Nelle proteste che dilagano e non accennano ad arrestarsi a Hong Kong, l’elemento tecnologico gioca da entrambi i lati un ruolo decisivo. Se da un versante il governo cinese punta sul riconoscimento facciale, sul tracciamento dei pagamenti e sul controllo delle comunicazioni – prevalentemente digitali – per identificare, schedare e fermare chi aderisce alle manifestazioni, dall’altro chi si oppone al controllo di Pechino (e, in particolare, alla possibile legislazione sull’estradizione), sta adottando alcune contromisure che fanno leva anch’esse sulla Rete.
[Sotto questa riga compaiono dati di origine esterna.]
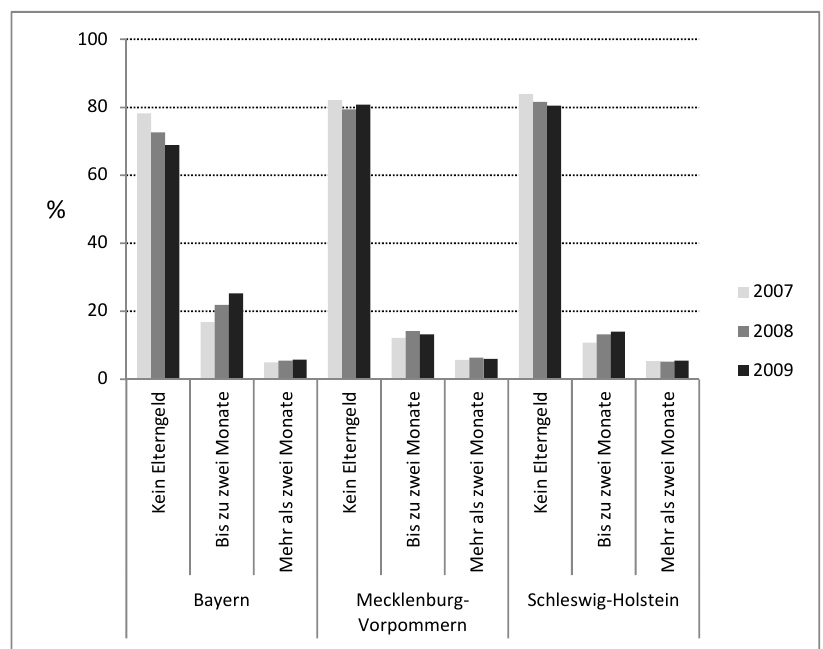
Quelle: Daten des Elterngeldbezugs in BY bereitgestellt durch das Zentrum Bayern Familie und Sozia- les, Daten des Elterngeldbezugs in MV bereitgestellt durch das Landesamt für Gesundheit und Soziales (LAGuS), Daten des Elterngeldbezugs in SH bereitgestellt durch das Landesamt für soziale Dienste, ei- gene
IL RUOLO DELLE CRIPTOVALUTE

Una delle più recenti, rilevano i media internazionali, riguarda il ruolo delle criptovalute. Questo metodo per il trasferimento di denaro è un mezzo con il quale, rimarca CoinTelegraph, molte imprese stanno manifestando il proprio dissenso ma ha, innanzitutto, il beneficio di essere al di fuori dello sguardo delle autorità cinesi e del sistema centralizzato di pagamento di Hong Kong, Octopus (parola inglese che sta per piovra).
In questo scenario, monete digitali come il Bitcoin, ma non solo, sembrano essere fatti apposta per dare ai cittadini maggiori spazi di libertà e di anonimato, soprattutto se si guarda a realtà come Monero e Zcash che puntano tutto sulla privacy dell’utente.
Non è un caso, evidenzia Forbes, che gli scambi in criptovalute nell’isola siano notevolmente aumentati dall’inizio delle proteste. Con lo scoppio delle manifestazioni intorno a metà giugno, spiega la testata dedicata al business, il Bitcoin è stato scambiato con un premio di circa 160 dollari Usa su TideBit, una piarraforma di scambio di criptovalute con sede a Hong Kong. Mentre le proteste si sono protratte, quel premio persiste ancora, con l’ultimo prezzo di Bitcoin su TideBit a 11477,34 dollari americani, circa 80 biglietti verdi in più rispetto all’attuale tasso su Coinmarketcap. Nell’isola sono circa 39 bancomat Bitcoin al servizio dell’area e non mancano punti con dispotivi dedicati ai pagamenti in criptovalute. E ciò non piace a Pechino, che vede le monete digitali come un pericolo e per questo ne ha vietato gli scambi ai residenti nella Cina continentale, mentre alle aziende cinesi sulla terraferma non è permesso raccogliere fondi attraverso Initial Coin Offering (letteralmente Offerte di moneta iniziale).

TELEGRAM (E NON SOLO)

Un capitolo a parte merita invece l’uso di messaggistica crittografata, ritenuto essenziale dai manifestanti per comunicare in sicurezza. Una delle app più utilizzate, ha già raccontato Formiche.net, è Telegram, oggetto di diversi attacchi informatici (attribuiti, in alcuni casi, proprio a Pechino, perché apparentemente partiti da indirizzi Ip cinesi. La piattaforma, aveva rimarcato nell’occasione il South China Morning Post, viene spesso utilizzata nell’isola (assieme a programmi come Firechat, che può funzionare anche senza connessione Internet) per aggirare la pressante sorveglianza elettronica e per coordinarsi durante le proteste.
Ad ogni modo, aveva aggiunto il quotidiano di Hong Kong, con queste ultime proteste l’uso di piattaforme dotate di sistemi di cifratura ha segnato un cambio di passo, soprattutto se paragonato alle proteste avvenute nell’isola nel 2014, quando il centro dell’ex colonia britannica venne occupato per 79 giorni dai manifestanti pro-democratici, che utilizzavano Facebook e Twitter come piattaforme principali per diffondere i loro messaggi. Ora, invece, la sicurezza delle loro comunicazioni, e non solo, è aumentata. Anche per questo, ha scritto Reuters, proprio Telegram sarebbe in procinto di rilasciare una versione aggiornata dell’app in grado di consentire agli utenti di nascondere i loro numeri di telefono, soprattutto nelle grandi chat di gruppo utilizzate per restare in contatto e coordinare le proteste.